EXERCISE OBJECTIVE
Two lines in the data below mark the range: the one with "18: (159, 461)" and the one with "38: (646, 297)". Return both, along with every line between them, exactly.

========

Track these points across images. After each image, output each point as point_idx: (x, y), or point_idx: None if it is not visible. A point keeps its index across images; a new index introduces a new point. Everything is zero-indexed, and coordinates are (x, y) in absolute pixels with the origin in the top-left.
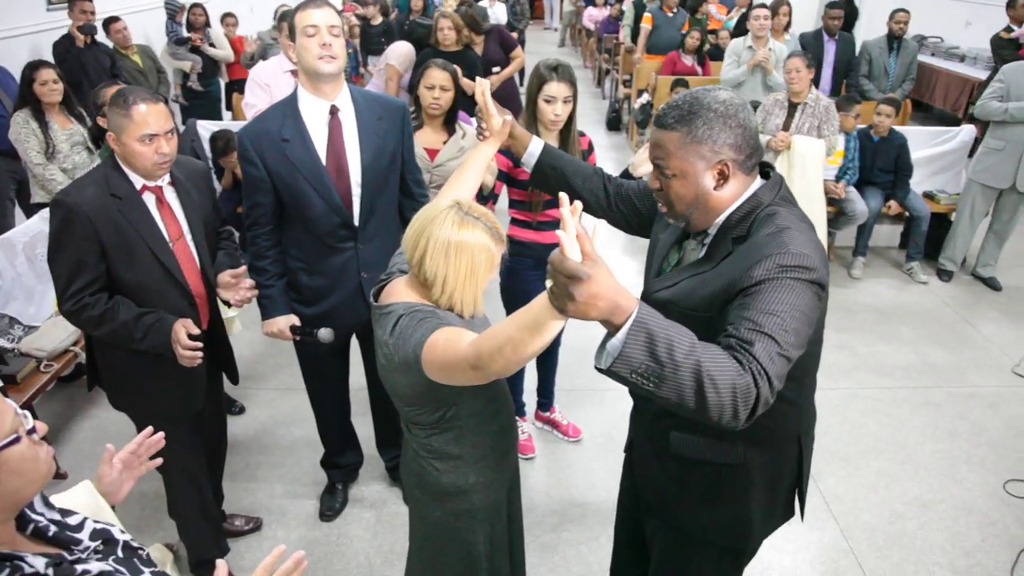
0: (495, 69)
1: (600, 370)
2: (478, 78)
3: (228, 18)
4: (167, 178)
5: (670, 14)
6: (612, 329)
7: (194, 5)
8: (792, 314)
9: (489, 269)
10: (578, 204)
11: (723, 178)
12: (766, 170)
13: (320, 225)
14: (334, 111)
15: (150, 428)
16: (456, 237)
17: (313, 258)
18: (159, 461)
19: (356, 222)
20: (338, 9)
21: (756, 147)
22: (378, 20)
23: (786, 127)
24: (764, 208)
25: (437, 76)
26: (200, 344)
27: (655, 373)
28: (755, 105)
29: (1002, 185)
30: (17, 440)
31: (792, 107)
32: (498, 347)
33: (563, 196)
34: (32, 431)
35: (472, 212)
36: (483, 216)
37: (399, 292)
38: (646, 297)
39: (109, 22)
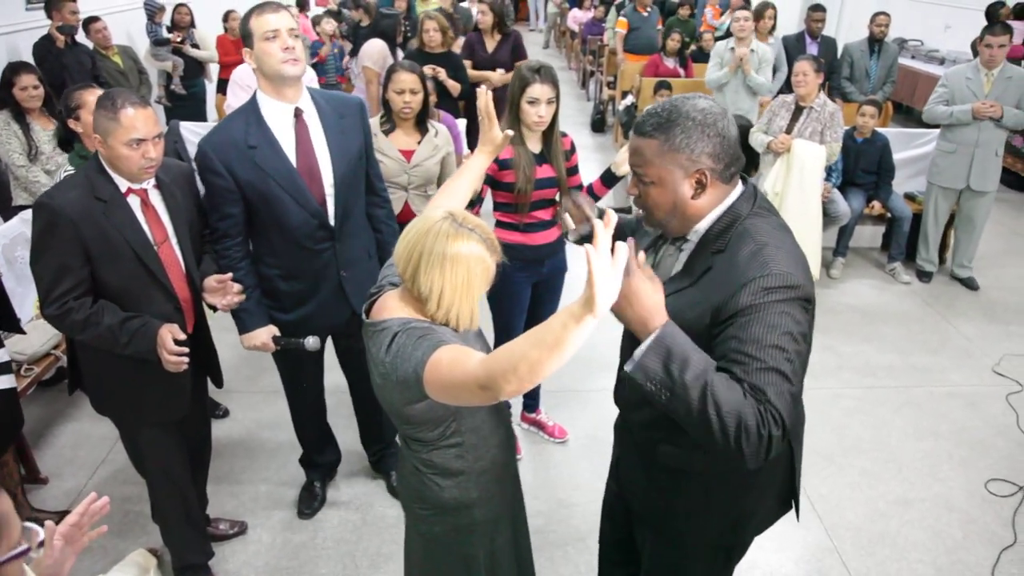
0: (499, 70)
1: (627, 375)
2: (481, 87)
3: (232, 14)
4: (152, 181)
5: (644, 13)
6: (642, 339)
7: (179, 5)
8: (792, 344)
9: (485, 281)
10: (612, 215)
11: (701, 187)
12: (743, 176)
13: (297, 229)
14: (298, 113)
15: (94, 494)
16: (451, 250)
17: (290, 263)
18: (103, 529)
19: (332, 222)
20: (326, 9)
21: (735, 157)
22: (367, 21)
23: (789, 130)
24: (742, 221)
25: (406, 80)
26: (186, 350)
27: (667, 386)
28: (740, 118)
29: (958, 186)
30: (26, 552)
31: (798, 110)
32: (512, 366)
33: (599, 221)
34: (41, 544)
35: (466, 223)
36: (477, 227)
37: (392, 307)
38: None
39: (89, 22)
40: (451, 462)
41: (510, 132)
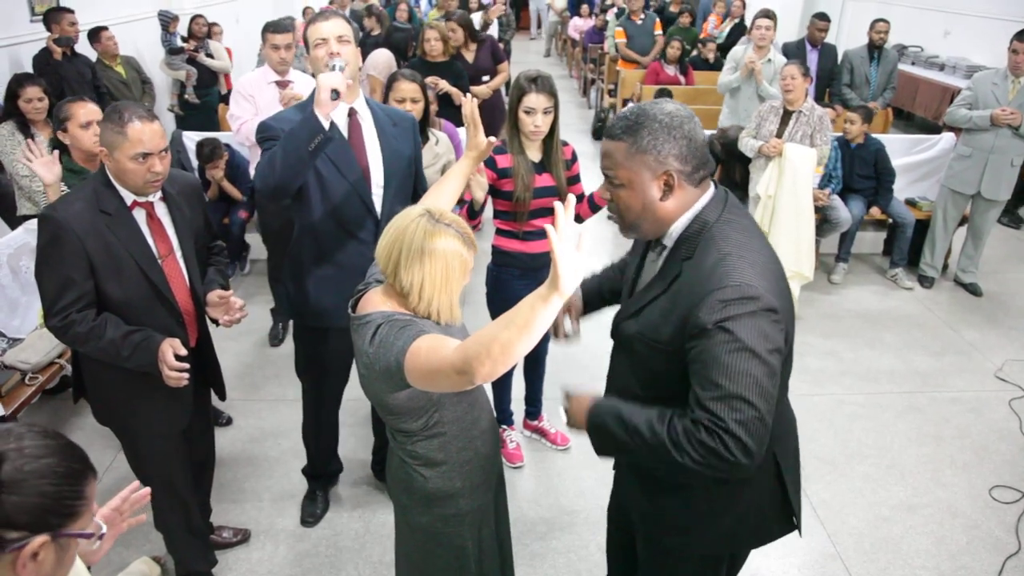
0: (484, 78)
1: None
2: (466, 95)
3: (213, 27)
4: (158, 193)
5: (638, 21)
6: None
7: (196, 16)
8: (758, 367)
9: (463, 274)
10: (571, 197)
11: (668, 189)
12: (715, 181)
13: (345, 210)
14: (352, 113)
15: (136, 483)
16: (429, 245)
17: (328, 245)
18: (143, 518)
19: (380, 219)
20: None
21: (704, 160)
22: (377, 31)
23: (779, 134)
24: (710, 228)
25: (406, 89)
26: (187, 365)
27: (627, 446)
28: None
29: (969, 191)
30: (89, 536)
31: (787, 115)
32: (486, 349)
33: (560, 204)
34: (101, 537)
35: (443, 219)
36: (454, 223)
37: (376, 302)
38: (617, 325)
39: (96, 31)
40: (434, 453)
41: (494, 139)
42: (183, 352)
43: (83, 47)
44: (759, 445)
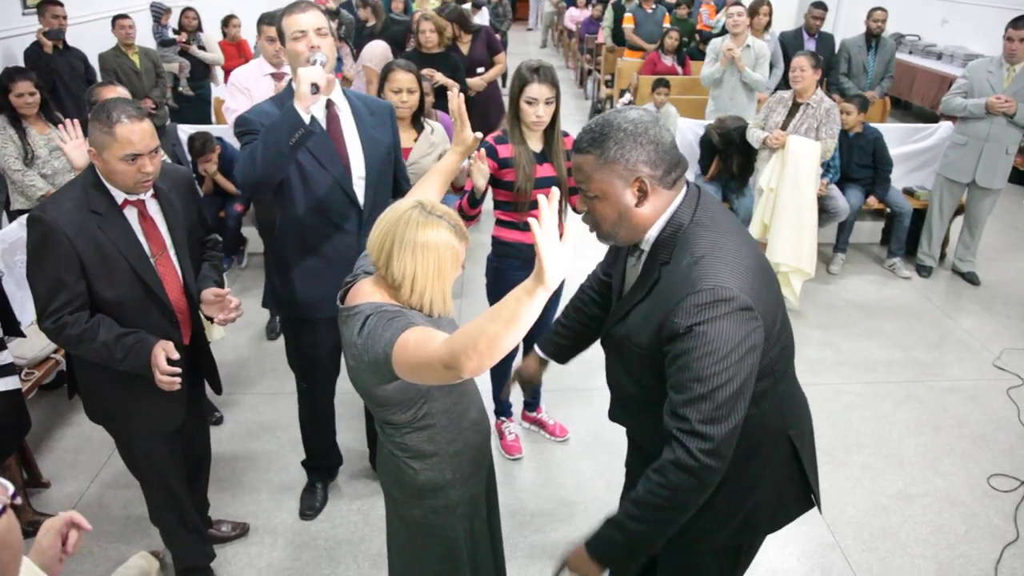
0: (479, 70)
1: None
2: (452, 90)
3: (233, 19)
4: (150, 191)
5: (649, 10)
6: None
7: (186, 9)
8: (730, 369)
9: (455, 266)
10: (555, 190)
11: (643, 194)
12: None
13: (328, 202)
14: (329, 105)
15: (73, 519)
16: (421, 237)
17: (312, 238)
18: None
19: (363, 209)
20: (323, 9)
21: (675, 161)
22: (372, 22)
23: (785, 126)
24: (683, 230)
25: (402, 79)
26: (179, 369)
27: (634, 548)
28: (738, 119)
29: (964, 180)
30: (2, 511)
31: (795, 106)
32: (472, 343)
33: (543, 197)
34: (14, 496)
35: (435, 211)
36: (446, 215)
37: (365, 293)
38: (607, 330)
39: (116, 19)
40: (423, 445)
41: (479, 134)
42: (175, 356)
43: (75, 40)
44: (727, 447)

========

EXERCISE OUTPUT
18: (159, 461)
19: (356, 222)
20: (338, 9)
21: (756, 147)
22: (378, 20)
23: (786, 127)
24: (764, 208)
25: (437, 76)
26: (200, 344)
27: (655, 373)
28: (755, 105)
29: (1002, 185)
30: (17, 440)
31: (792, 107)
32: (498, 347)
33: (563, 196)
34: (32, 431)
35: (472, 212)
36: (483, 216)
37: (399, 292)
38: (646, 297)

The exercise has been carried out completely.